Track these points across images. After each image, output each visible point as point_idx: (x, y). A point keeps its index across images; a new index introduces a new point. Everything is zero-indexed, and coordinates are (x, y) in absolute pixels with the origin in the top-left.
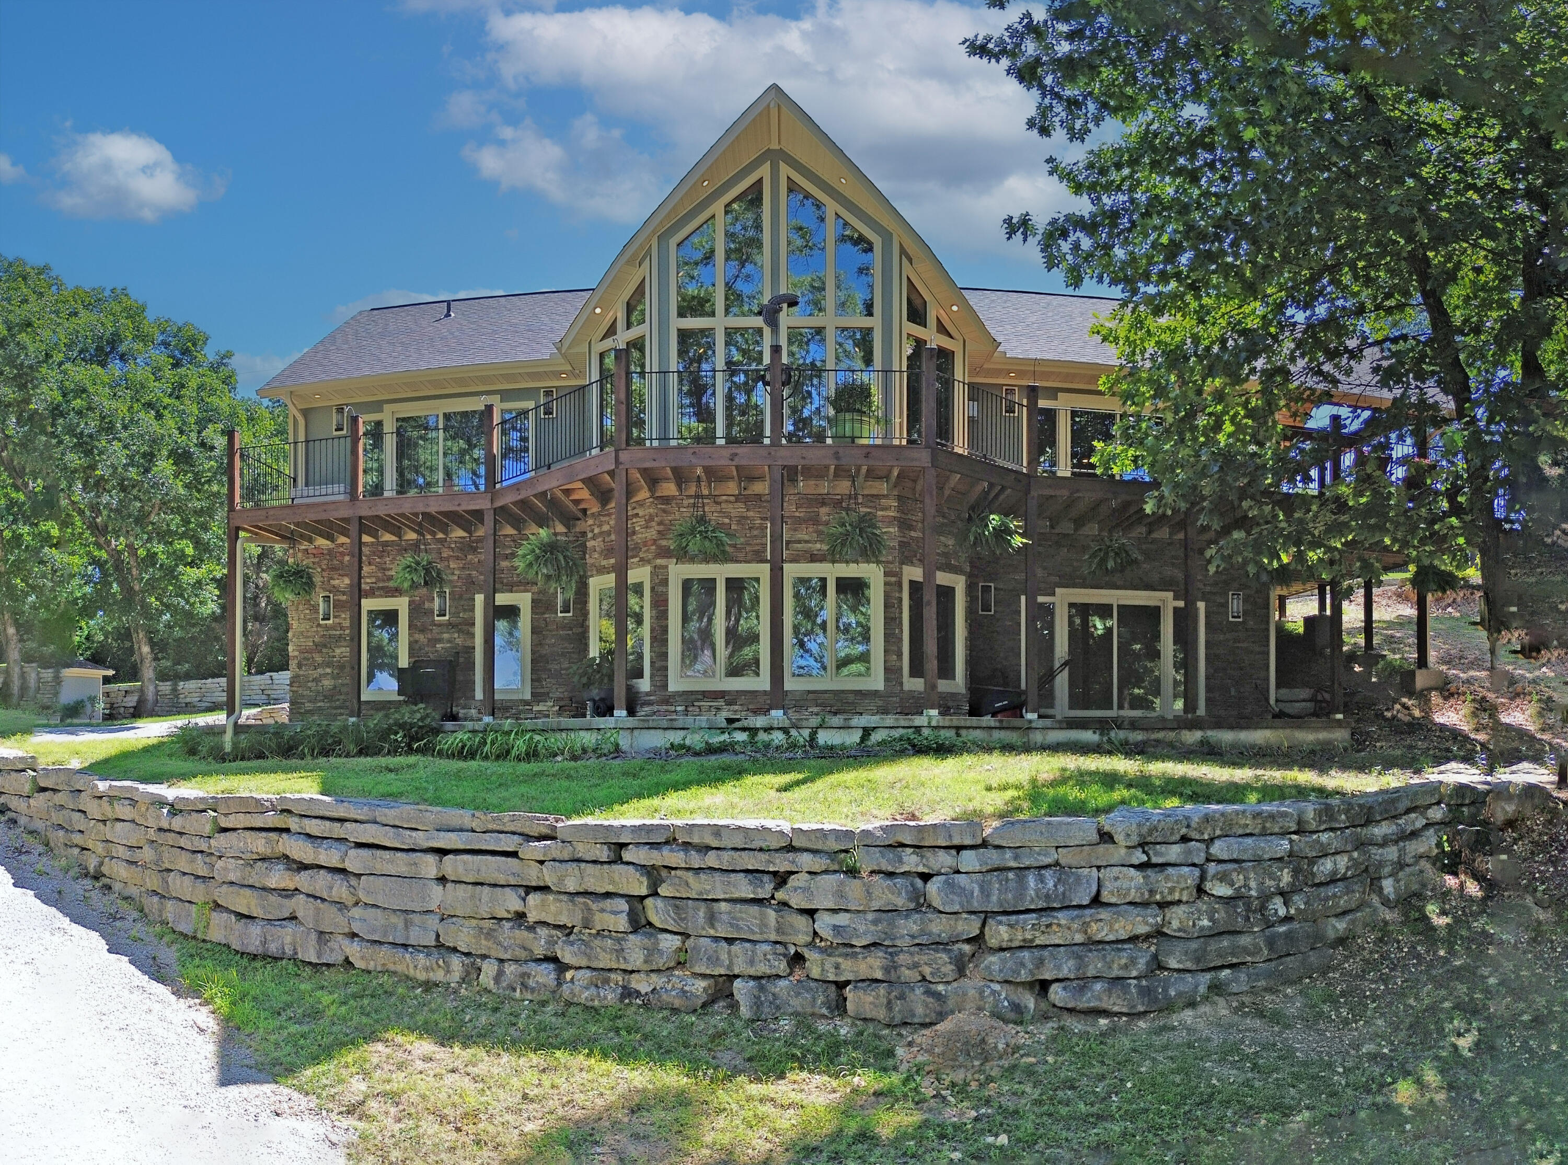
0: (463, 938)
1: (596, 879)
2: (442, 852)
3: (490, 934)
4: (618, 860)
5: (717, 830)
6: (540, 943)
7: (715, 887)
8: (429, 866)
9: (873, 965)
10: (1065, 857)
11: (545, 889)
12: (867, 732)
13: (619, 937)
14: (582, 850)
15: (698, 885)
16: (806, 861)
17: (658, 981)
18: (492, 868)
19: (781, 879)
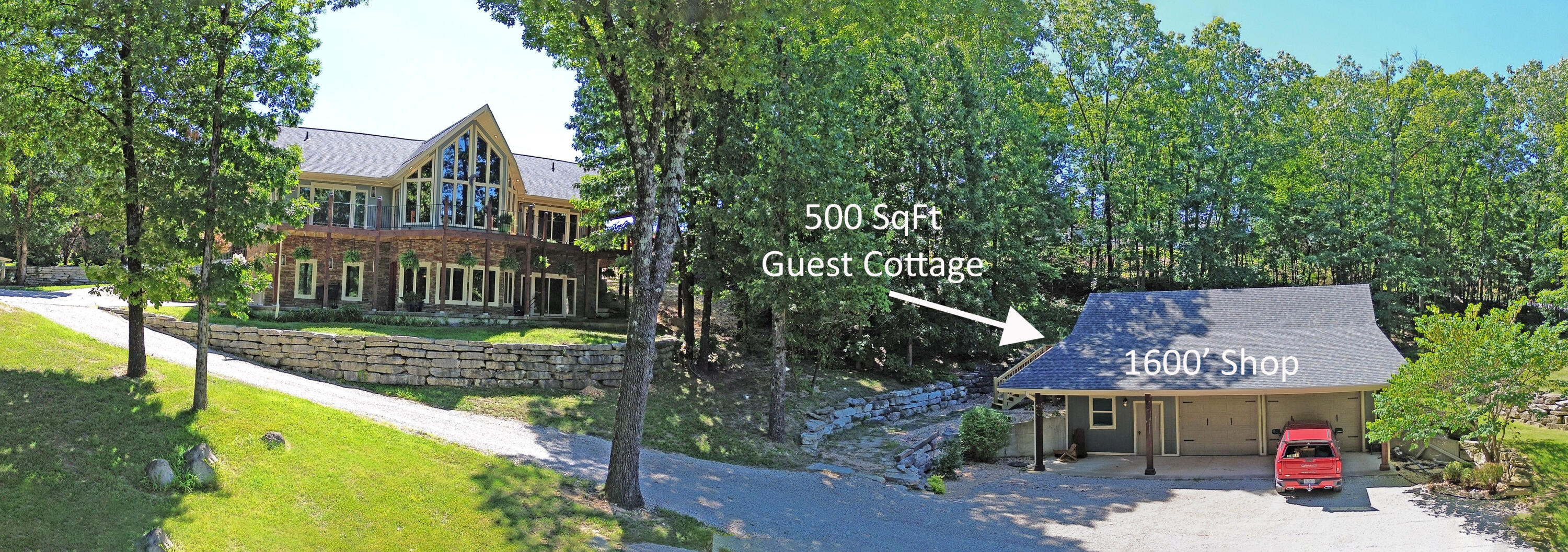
0: (468, 374)
1: (505, 358)
2: (460, 352)
3: (476, 373)
4: (509, 353)
5: (534, 346)
6: (491, 374)
7: (534, 359)
8: (456, 355)
9: (569, 376)
10: (606, 353)
11: (492, 360)
12: (510, 321)
13: (513, 371)
14: (500, 350)
15: (529, 359)
16: (555, 353)
17: (521, 382)
18: (477, 356)
19: (548, 357)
------------------------------------------------
* _WHAT TO WORK ON_
Tally how many lines of the listing above contain the string "these", counting case, and give only the number.

* _OUTPUT_
1